I would first try a junkyard. If the pump looks in good shape, is clean, and the fluid looks good--all easy to check--I would grab that pump and install. I don't really think my seal repair was worth while.

A google search (not the site search, it's not very useful) on something like "saabcentral power steering pump leak" gets you lots of hits. This has happened to many of us in the past. Might be some useful reading or hints there. I forget the details of my seal replacement, it was almost ten years ago.
 
#25 ·
I was so close!
Mile-Hi Auto in Colorado shipped me a new (to me) PS pump and I just finished installing. During removal of the old one, I found it didn't look like the pump was the problem, but the split in the high pressure o-ring. Swapped the PS pump anyway.
Since there is PS fluid on my original belt, I think it will soon shred and I should replace it.
Is that the only smart way to go? I assume I'll find myself on the side of the road replacing it if I don't do it now. I have the replacement. Talked myself in to it. I'll take care of the belt.

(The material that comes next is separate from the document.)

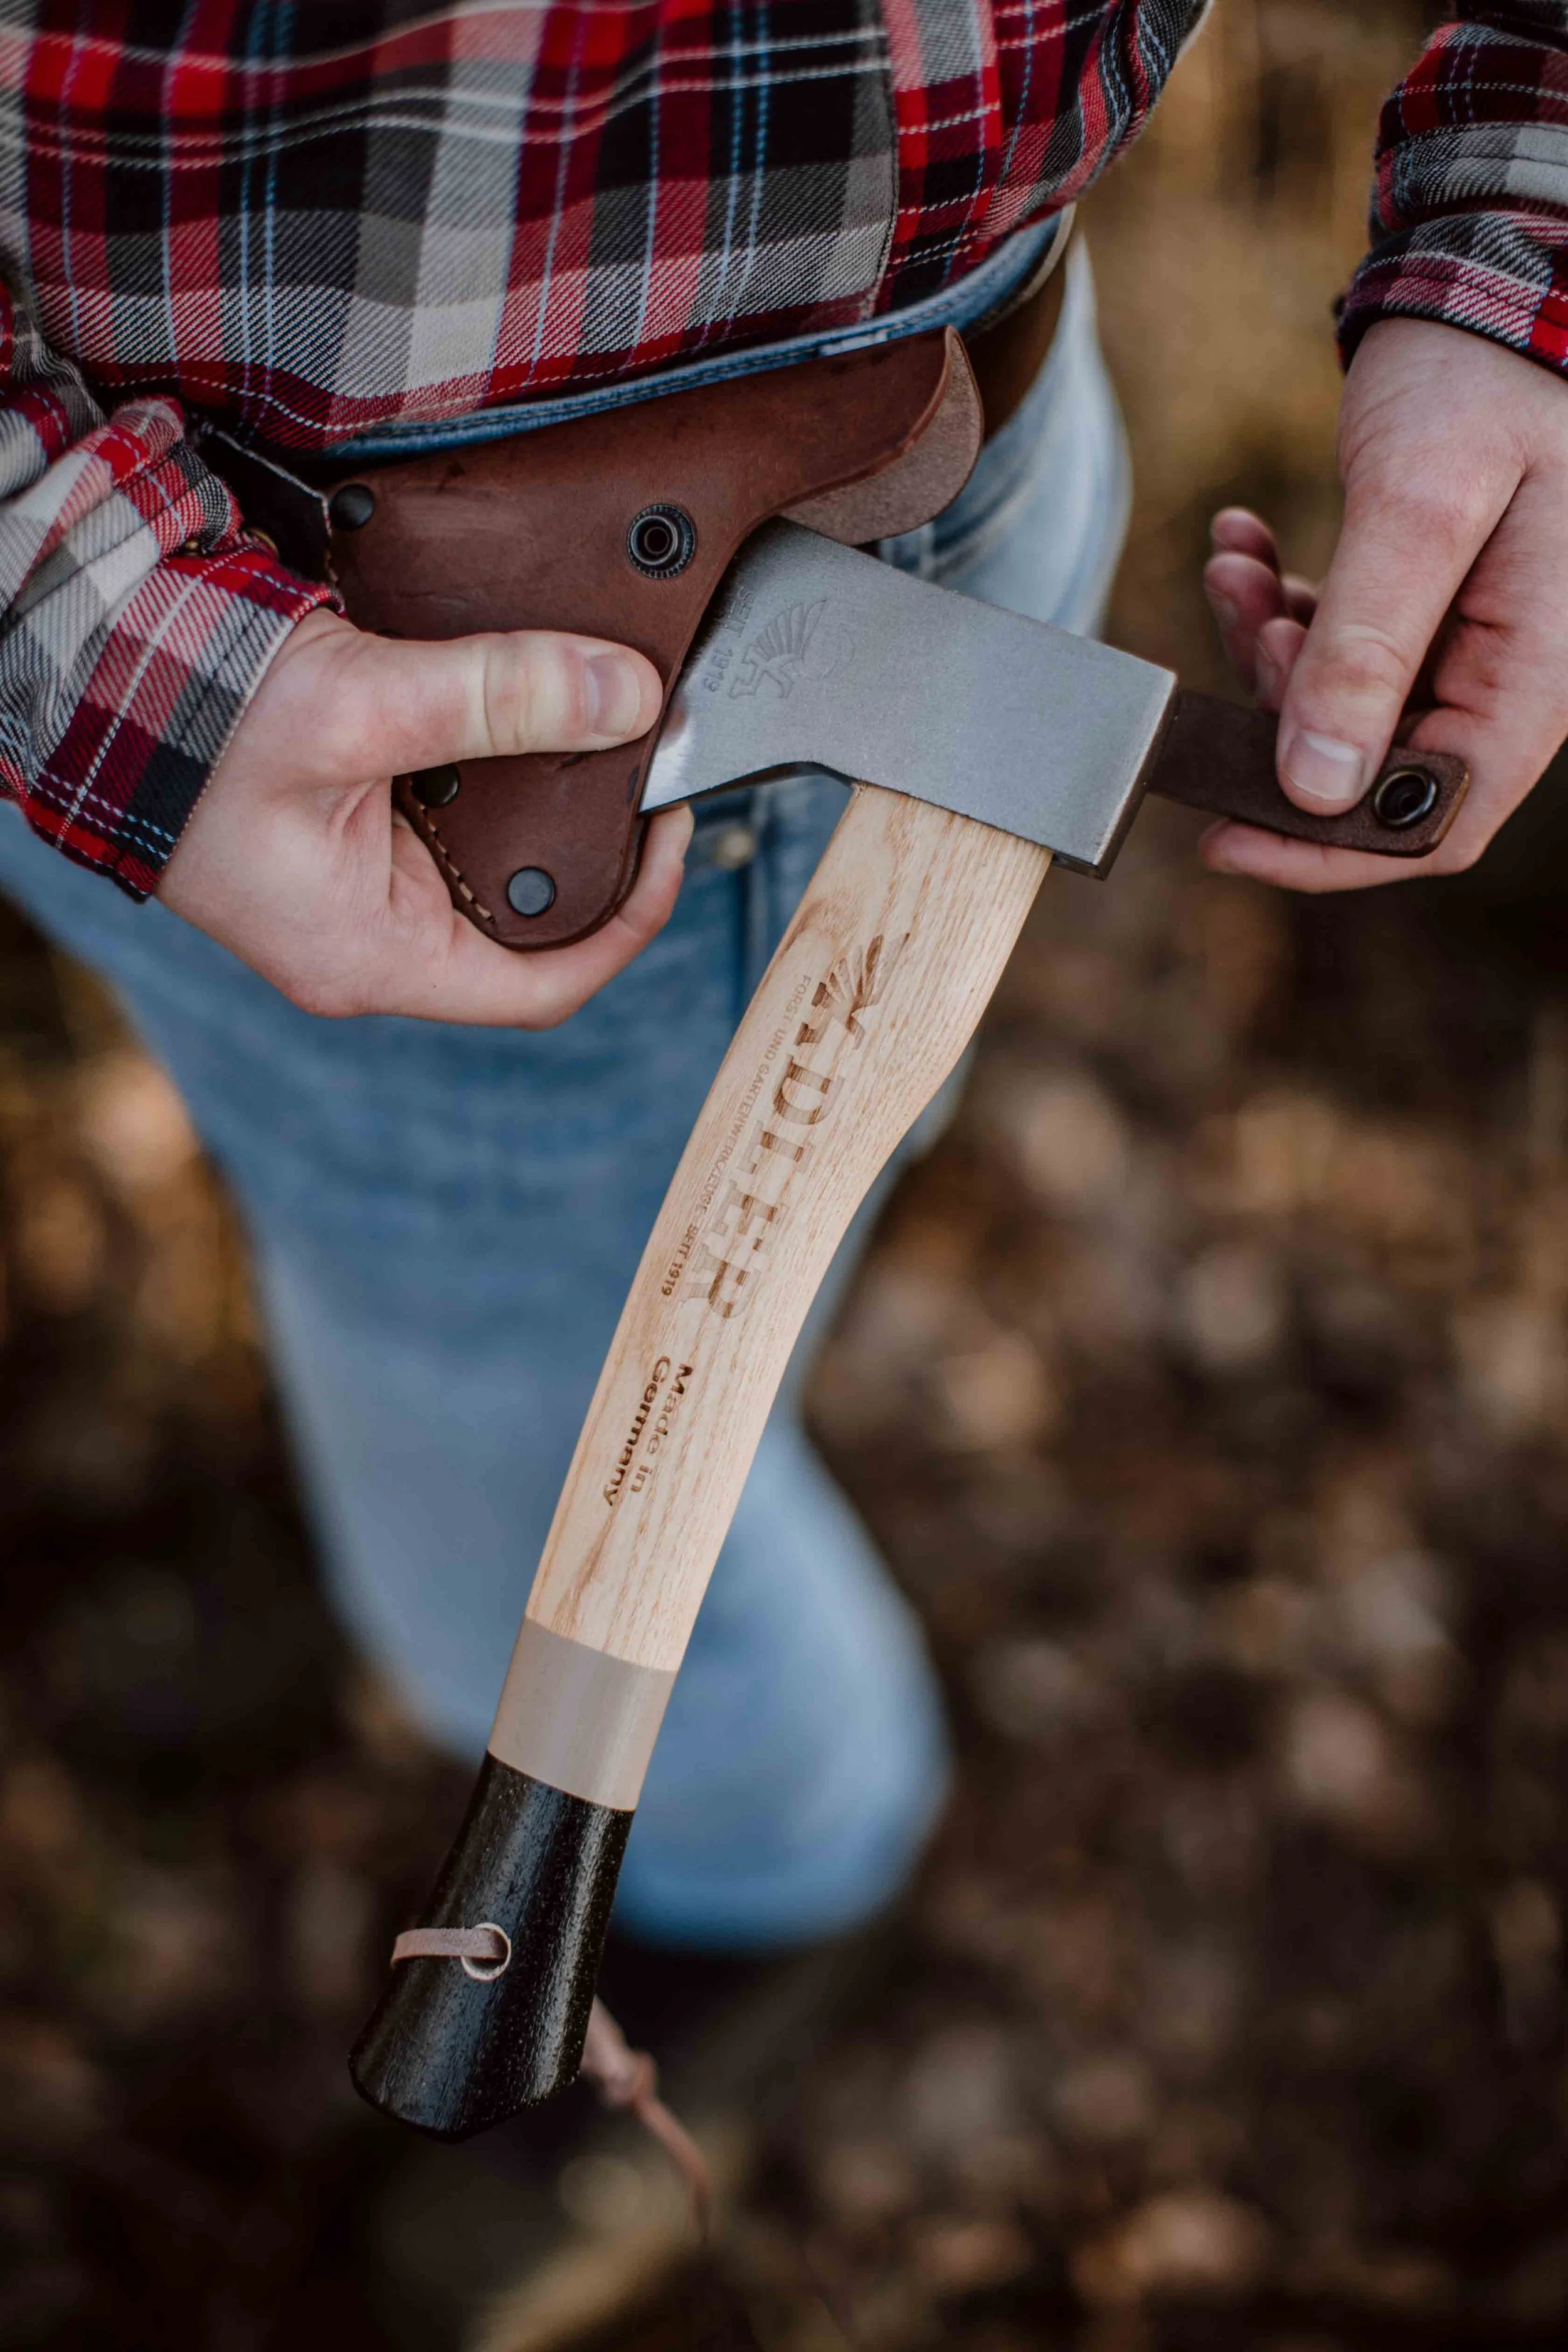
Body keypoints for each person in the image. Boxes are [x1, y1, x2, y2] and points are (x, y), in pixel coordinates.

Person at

Before my test drive, I went to replace my upper throttle body O-ring and broke it. My replacement part wasn't the right thickness. The circumference of the ring was correct, but it wouldn't create an air seal.
This is the one I need: 4226833 by OES | O-ring
Part #30 here is what I ordered: 9138702 by OES | O-ring

Any idea where I can source the thicker 4226833? It seems it is unavailable, but maybe another part could do.


Thanks,
Mike
 
#26 ·
Yes, totally, replace the belt. Like I said, my soaked belt started to disintegrate on the highway a week after the leaking episode. At least one edge rib had snapped and was peeling of the body of the belt and the ends were whipping various underhood components.

It was changed in a Home Depot parking lot--fortunately I had both a replacement belt and tools.

When you tackle that job, in addition to making sure all pulleys are working smoothly but with resistance that shows that the bearings are lubricated and seals are fine, clean all parts of the pulleys and engine so that there is no more PS fluid left to settle on the new belt.